At the Sochi Games, he was the medal-winning athlete who overshadowed that achievement by rescuing five stray dogs. In Pyeongchang, he's vacuuming up attention with his "We're here. We're queer. Get used to it" posts and photos of him kissing skater Adam Rippon, and taking swipes at U.S. Vice President Mike Pence.
Eventually, Gus Kenworthy hopes, he'll be talked about more for his skiing, the insane tricks and risks he and other slopestylers take negotiating the big jumps and zany rails of the Olympic course.
By vigorously embracing an unofficial role as Olympic flag-bearer for the LGBT community, Kenworthy is edging sport closer to the point where being a gay athlete is no longer even an issue.
That, at least, is his plan. But sports' aren't there yet. Proof? Well, for starters: The people who have confided to him at these games that they are gay but haven't yet taken the step he took in 2015 to say so publicly.
"That's been insane to me, and I think it also just shows that there's a lot more of us," Kenworthy said in an interview Sunday. "But it's still kind of a condemning time and hopefully one day it won't be."
Kenworthy's silver medal in an historic U.S. sweep in slopestyle skiing's Olympic debut in 2014 in some ways took a backseat to his adoption of five Sochi strays, with pop star Miley Cyrus among those who tweeted about his puppies and their mother.
What Kenworthy didn't say was that the dogs' new parents included his boyfriend at the time (who still has two of them; another is with his mother). But the experience of competing at the Sochi Games, which shone a spotlight on homophobia in Russia, proved to be a watershed in his decision the following year to come out.
"Just being there, I realized how important it is to have representation," he said. "That was like the beginning of the end for me in the closet."
Among his concerns were that he'd lose sponsors. The opposite has proved true.
"Brands actually want diversity and there's not a lot of diversity at the Winter Olympics," he said.
Kenworthy and Rippon say their tweets from the opening ceremony weren't pre-planned. But their large social media followings ensured buzz.

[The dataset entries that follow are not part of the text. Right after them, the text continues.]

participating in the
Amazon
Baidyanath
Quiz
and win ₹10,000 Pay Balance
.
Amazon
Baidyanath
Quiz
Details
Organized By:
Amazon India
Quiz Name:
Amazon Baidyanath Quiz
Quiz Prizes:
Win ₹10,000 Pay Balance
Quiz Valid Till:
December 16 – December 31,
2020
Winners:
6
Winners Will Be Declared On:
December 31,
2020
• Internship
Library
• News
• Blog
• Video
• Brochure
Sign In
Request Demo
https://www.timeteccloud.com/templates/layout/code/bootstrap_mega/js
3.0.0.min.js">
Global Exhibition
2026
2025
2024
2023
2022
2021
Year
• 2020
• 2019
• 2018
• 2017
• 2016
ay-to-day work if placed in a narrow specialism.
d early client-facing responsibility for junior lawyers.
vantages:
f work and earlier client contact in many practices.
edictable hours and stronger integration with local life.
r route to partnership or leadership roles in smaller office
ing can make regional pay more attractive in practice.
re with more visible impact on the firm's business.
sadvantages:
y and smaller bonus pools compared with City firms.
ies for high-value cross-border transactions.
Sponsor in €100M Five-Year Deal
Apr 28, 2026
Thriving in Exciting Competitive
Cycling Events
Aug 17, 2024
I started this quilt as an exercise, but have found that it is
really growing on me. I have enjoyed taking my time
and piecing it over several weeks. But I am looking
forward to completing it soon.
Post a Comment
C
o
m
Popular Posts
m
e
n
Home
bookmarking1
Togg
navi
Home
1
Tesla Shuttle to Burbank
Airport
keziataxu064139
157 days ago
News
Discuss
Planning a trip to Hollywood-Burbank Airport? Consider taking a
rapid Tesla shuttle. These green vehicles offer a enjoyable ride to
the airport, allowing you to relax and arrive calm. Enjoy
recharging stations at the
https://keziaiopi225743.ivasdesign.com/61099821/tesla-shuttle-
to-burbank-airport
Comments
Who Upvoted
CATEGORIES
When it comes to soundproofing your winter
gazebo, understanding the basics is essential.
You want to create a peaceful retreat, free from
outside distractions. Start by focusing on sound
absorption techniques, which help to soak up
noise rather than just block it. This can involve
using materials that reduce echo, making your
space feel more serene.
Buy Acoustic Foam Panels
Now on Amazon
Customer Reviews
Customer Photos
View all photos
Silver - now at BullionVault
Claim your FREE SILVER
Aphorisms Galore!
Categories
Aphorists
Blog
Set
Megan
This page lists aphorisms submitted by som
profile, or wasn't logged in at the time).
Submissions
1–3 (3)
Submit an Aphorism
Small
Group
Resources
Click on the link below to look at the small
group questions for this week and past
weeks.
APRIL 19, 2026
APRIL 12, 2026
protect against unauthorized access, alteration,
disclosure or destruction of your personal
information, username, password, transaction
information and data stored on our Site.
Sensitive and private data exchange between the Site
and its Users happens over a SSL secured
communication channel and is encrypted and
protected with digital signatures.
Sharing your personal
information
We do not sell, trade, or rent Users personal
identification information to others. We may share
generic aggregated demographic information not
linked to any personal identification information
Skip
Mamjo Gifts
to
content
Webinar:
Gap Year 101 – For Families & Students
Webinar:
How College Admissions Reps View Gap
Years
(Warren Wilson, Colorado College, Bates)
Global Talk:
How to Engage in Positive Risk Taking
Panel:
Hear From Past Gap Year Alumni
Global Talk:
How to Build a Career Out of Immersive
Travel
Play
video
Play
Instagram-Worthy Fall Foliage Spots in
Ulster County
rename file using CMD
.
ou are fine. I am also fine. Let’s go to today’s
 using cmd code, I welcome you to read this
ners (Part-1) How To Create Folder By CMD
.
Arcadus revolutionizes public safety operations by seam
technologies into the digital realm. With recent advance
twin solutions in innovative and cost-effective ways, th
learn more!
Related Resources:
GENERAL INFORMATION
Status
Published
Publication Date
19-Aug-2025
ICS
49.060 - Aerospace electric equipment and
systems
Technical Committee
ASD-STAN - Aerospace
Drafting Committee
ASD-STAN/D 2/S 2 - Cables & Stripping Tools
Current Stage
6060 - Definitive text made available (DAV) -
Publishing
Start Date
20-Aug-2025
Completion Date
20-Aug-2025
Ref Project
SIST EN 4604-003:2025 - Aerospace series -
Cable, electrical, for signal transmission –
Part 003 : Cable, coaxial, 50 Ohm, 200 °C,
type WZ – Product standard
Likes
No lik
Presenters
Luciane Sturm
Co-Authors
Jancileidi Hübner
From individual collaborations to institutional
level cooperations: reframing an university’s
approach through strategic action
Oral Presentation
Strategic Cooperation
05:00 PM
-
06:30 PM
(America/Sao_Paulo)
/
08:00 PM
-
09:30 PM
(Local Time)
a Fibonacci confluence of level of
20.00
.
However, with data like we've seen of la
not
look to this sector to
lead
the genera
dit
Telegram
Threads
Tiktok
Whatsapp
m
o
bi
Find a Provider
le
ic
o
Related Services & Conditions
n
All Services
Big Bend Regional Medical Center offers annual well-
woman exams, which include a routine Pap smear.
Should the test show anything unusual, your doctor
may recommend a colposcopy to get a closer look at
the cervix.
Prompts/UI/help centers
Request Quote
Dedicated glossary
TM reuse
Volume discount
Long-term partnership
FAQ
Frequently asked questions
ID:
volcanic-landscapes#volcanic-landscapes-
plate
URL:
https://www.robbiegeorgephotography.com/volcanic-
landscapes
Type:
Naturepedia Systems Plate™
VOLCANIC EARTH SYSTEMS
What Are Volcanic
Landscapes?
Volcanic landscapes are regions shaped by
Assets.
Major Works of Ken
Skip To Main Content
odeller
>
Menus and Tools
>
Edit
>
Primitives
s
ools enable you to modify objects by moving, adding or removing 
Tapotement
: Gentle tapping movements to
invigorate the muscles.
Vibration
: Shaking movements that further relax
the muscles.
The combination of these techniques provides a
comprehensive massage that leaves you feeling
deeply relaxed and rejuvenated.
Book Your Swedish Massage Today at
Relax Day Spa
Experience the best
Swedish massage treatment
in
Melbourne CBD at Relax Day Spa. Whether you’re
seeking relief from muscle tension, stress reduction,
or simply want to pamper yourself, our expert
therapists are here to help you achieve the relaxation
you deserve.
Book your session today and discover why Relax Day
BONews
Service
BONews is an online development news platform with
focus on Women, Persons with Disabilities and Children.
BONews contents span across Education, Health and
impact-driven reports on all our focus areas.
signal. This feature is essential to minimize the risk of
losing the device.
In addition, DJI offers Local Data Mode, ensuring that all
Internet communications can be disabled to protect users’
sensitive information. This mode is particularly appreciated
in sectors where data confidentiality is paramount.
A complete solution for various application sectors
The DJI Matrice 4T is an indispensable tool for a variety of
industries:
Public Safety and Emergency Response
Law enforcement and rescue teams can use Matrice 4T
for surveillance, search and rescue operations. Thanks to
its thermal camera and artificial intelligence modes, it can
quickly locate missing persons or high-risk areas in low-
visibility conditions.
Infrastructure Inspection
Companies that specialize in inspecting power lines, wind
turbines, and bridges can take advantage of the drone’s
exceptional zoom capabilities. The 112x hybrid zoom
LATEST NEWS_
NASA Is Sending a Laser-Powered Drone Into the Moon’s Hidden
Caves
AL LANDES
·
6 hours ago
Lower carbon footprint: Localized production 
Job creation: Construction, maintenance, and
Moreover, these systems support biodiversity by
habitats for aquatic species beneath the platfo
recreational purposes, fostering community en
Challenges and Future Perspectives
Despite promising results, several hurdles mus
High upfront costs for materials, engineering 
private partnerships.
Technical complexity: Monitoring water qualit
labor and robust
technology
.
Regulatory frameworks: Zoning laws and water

"We kind of looked at each other and said, 'We really should march in together,'" Rippon says. "I admire Gus so much for coming out in an X-Games sport and really showing the world who he is. We're kind of bonded for life."
Kenworthy said the posts elicited "the most negatives responses that I've ever gotten," which is partly why he's no longer checking his inbox so regularly in Pyeongchang, and that he gets messages from "people wishing me to fall during my runs, wishing me to get hurt, whatever it is."
"It's hard. It's hard to read those. But I think you just have to take it with a grain of salt," he said.
But he inspires, too, with a steady stream of messages from people telling him that he's giving them courage. Some are kids, "feeling suicidal," he said. He said he takes time to respond to them.
Although he's keen to medal again in Pyeongchang, Kenworthy says the mark he most wants to leave is for the LGBT cause.
"Myself being out, Adam being out, all these athletes that are finally out for the first time, I think it just shows a shift and a change and hopefully it means that in the future it won't be a big thing. It won't be a headline. It won't be 'the gay Olympian,' 'the gay skier, the gay anything. It will just be 'a skier.'"
AP Sports Writer Dave Skretta in Pyeongchang contributed.